=== PAGE ===
# Buried a friend fell out of a tree



## lowandslow (Sep 13, 2021)

A friend of the family fell out of a tree while trimming it. No helmet or ropes or groundy. He lingered for two weeks and passed. Be careful folks


----------



## buzz sawyer (Sep 13, 2021)

Sorry for your loss. People think it will never happen to them. 
I sold a saw to a friend who liked it so much he told me he cut until he could barely pick up the saw. I scolded the hell out of him.


----------



## trains (Sep 15, 2021)

Very sorry to hear of your friends passing, sincere condolences to both you and his family.

Very sad news indeed.


----------



## Bango Skank (Sep 15, 2021)

I’m so sorry for your loss.
Deepest condolences to his family and friends.


----------



## Cycledude (Sep 19, 2021)

Very sorry to hear this , condolences to friends and family


----------



## square1 (Sep 19, 2021)

How tragic. Please accept my condolences on behalf of the family and yourself.


----------



## Wow (Oct 1, 2021)

So sad. I'm 74. Stopped climbing around 68 -69. I'm amazed that I'm still here. Now days when I climb on my house roof I wear a helmet. I ran a small Echo cs352 a short time today until my back got to kicking my butt. My daughter was 42 this September. She likes Motorbikes and makes long trips with her boyfriend on a Harley. I rode when I was younger and have a crippled left (seems it's always the left one) leg from it. Not to mention my bad back since before I was 30.. That's about as dangerous as climbing but life isn't how long we live it's enjoying what we have while we have it. I almost died climbing a Mountain when I was 18. Life is fragile. I've got a lot of friends already gone. As I age it's evident how lucky I've been.. Sorry about your loss and sorry for his family too. I sure hope he doesn't have children without a father. Wives and friends may get ok in time but those little babies hurt for a long time. I almost died when my 31 year old daughter was about two. I would have given up but I fought to live because no way did I want that baby to grow up without a daddy. So sorry. Be blessed.

=== GIVEN MATERIAL ===
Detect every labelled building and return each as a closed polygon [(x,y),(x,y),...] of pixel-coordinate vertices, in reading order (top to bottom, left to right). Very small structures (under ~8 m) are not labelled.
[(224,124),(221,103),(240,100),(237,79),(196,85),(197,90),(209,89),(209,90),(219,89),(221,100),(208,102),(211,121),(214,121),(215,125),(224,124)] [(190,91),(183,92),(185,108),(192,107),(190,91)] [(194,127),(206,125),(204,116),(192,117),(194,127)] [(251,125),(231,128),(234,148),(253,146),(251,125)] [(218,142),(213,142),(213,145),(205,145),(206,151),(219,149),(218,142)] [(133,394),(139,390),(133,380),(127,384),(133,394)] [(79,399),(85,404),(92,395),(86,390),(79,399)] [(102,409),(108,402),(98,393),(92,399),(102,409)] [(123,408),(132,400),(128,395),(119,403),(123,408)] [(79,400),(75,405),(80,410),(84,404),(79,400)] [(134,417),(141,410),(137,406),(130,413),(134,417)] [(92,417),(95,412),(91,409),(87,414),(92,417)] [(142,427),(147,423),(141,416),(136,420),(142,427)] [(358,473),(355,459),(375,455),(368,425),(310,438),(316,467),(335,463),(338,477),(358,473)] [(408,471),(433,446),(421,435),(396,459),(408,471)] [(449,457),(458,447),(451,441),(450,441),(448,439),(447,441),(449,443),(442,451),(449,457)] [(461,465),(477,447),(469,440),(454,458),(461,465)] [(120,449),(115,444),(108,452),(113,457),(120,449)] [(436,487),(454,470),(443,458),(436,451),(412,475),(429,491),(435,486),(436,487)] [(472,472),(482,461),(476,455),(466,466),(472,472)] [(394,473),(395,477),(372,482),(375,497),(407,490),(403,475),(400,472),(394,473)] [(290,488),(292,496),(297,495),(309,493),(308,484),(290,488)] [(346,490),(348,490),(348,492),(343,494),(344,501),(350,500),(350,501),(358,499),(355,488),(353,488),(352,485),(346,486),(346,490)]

=== CHALLENGE ===
Copy the whole thread about the fatal fall from a tree word for word. The listing is separate from the thread about the fatal fall from a tree.

=== RESULT ===
# Buried a friend fell out of a tree



## lowandslow (Sep 13, 2021)

A friend of the family fell out of a tree while trimming it. No helmet or ropes or groundy. He lingered for two weeks and passed. Be careful folks


----------



## buzz sawyer (Sep 13, 2021)

Sorry for your loss. People think it will never happen to them. 
I sold a saw to a friend who liked it so much he told me he cut until he could barely pick up the saw. I scolded the hell out of him.


----------



## trains (Sep 15, 2021)

Very sorry to hear of your friends passing, sincere condolences to both you and his family.

Very sad news indeed.


----------



## Bango Skank (Sep 15, 2021)

I’m so sorry for your loss.
Deepest condolences to his family and friends.


----------



## Cycledude (Sep 19, 2021)

Very sorry to hear this , condolences to friends and family


----------



## square1 (Sep 19, 2021)

How tragic. Please accept my condolences on behalf of the family and yourself.


----------



## Wow (Oct 1, 2021)

So sad. I'm 74. Stopped climbing around 68 -69. I'm amazed that I'm still here. Now days when I climb on my house roof I wear a helmet. I ran a small Echo cs352 a short time today until my back got to kicking my butt. My daughter was 42 this September. She likes Motorbikes and makes long trips with her boyfriend on a Harley. I rode when I was younger and have a crippled left (seems it's always the left one) leg from it. Not to mention my bad back since before I was 30.. That's about as dangerous as climbing but life isn't how long we live it's enjoying what we have while we have it. I almost died climbing a Mountain when I was 18. Life is fragile. I've got a lot of friends already gone. As I age it's evident how lucky I've been.. Sorry about your loss and sorry for his family too. I sure hope he doesn't have children without a father. Wives and friends may get ok in time but those little babies hurt for a long time. I almost died when my 31 year old daughter was about two. I would have given up but I fought to live because no way did I want that baby to grow up without a daddy. So sorry. Be blessed.